As the wildfire season comes to a close, a forester with the state Department of Conservation and Natural Resources says the northwest region of Pennsylvania experienced its worst fires in five decades.
“We’ve had the most active wildfire season in the past 50 years,” said Cecile Stelter with the DCNR.
More than 1,000 wildfires have been reported to DCNR during this year’s season, which typically stretches from mid-March to mid-May, Stelter said.
Stelter has managed the Cornplanter Forest District since 2008. The district encompasses Venango, Forest, Crawford, Warren and Erie counties.
“We’ve had a lot of firsts this year and that’s not a good thing,” she said.
Stelter said this was the first time the Cornplanter district requested the help of a Bureau of Forestry Type 3 Incident Management Team to fight the Cobham and Hemlock wildfires that burned nearly 500 acres in the Tidioute and Warren areas.
The Type 3 team is typically reserved for even larger fires, but Stelter said her small staff and volunteer firefighters were overwhelmed.
“We had a single engine air tanker and we had a helicopter dropping retardant and water on those fires, and it’s the first we had to have two aircraft on a fire,” Stelter said.
Stelter said there is a misconception that Pennsylvania doesn’t have wildfires.
“They’re uncommon, but that doesn’t mean that the smaller wildfires can’t be damaging and deadly,” Stelter said. “In Vennago County someone lost their life that was attributed to a wildfire.”
The April 6 fatal brush fire at a farm near Two Mile Run County Park was the second wildfire-caused death reported in the state this year, Stelter said.
While this was a typical year in terms of acreage burned with 2,500 acres scorched statewide, this year had significantly more fires reported, according to Stelter.
“Usually we maybe see a slight increase (in fires reported), but this year I would say it’s unprecedented,” Stelter said.
One reason there were more fires in the northwest region of the state is because most of the snow had melted by the beginning of March, drying out grass and kicking off the fire season earlier, Stelter said.
She said March also began with less precipitation than normal and spring came with strong and gusty winds.
More than half the fires were started by people burning debris, Stelter said.
“When you pair that human-caused activity with very dry conditions and gusty winds, you get those fires,” Stelter said.
Stelter asked that people take necessary precautions when burning, like keeping fires small and controllable, avoiding burning on windy days, and keeping tools and water nearby, she said.
“And most of all, people need to stay with the fires.

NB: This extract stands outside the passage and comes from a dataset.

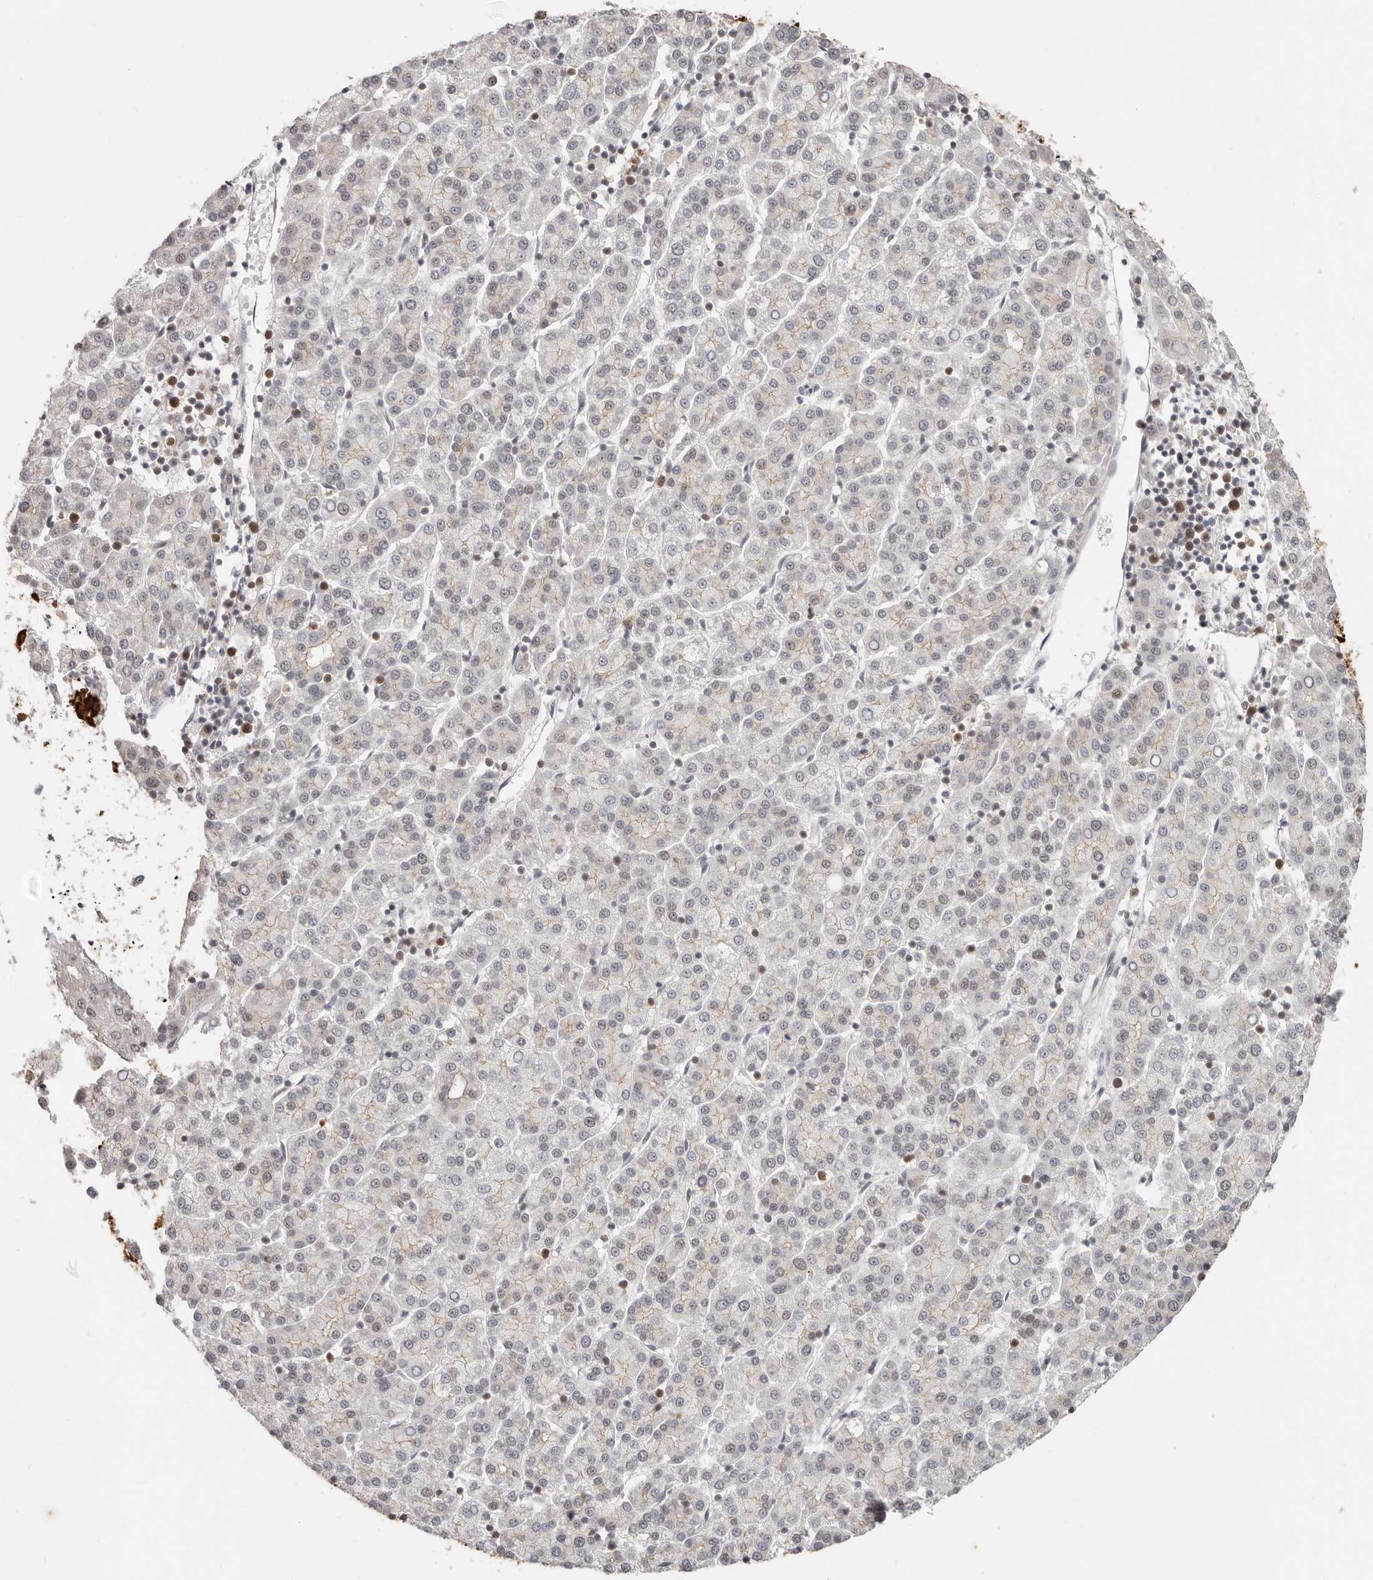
{"staining": {"intensity": "negative", "quantity": "none", "location": "none"}, "tissue": "liver cancer", "cell_type": "Tumor cells", "image_type": "cancer", "snomed": [{"axis": "morphology", "description": "Carcinoma, Hepatocellular, NOS"}, {"axis": "topography", "description": "Liver"}], "caption": "The IHC photomicrograph has no significant expression in tumor cells of hepatocellular carcinoma (liver) tissue. (DAB immunohistochemistry visualized using brightfield microscopy, high magnification).", "gene": "RFC2", "patient": {"sex": "female", "age": 58}}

If they light it… stay with it,” Stelter said.
“It’s not unusual that we respond to fires that people think are out for a couple days,” Stelter said. “As long as you can’t feel any heat, then you are usually pretty safe.”
Stelter said she asks people to follow these guidelines to keep from adding to fire department’s workloads.
“Why this is important is because the people who are going out and fighting these are the volunteer fire departments,” Stelter said. “Wildfires are just another thing they have to respond to help their community.”
Stelter attended the April gathering of the Venango County Firefighters and Fire Chiefs Association to thank the firefighters for their help battling the wildfires.
“I have a small staff so I am very, very appreciative of the volunteers and that support that they give to us, so I just can’t give enough support to them,” Stelter said.
Stelter said the firefighters were able to contain the large Cobham and Hemlock wildfires with no injuries or damaged structures.
“They didn’t even lose an outhouse,” Stelter said.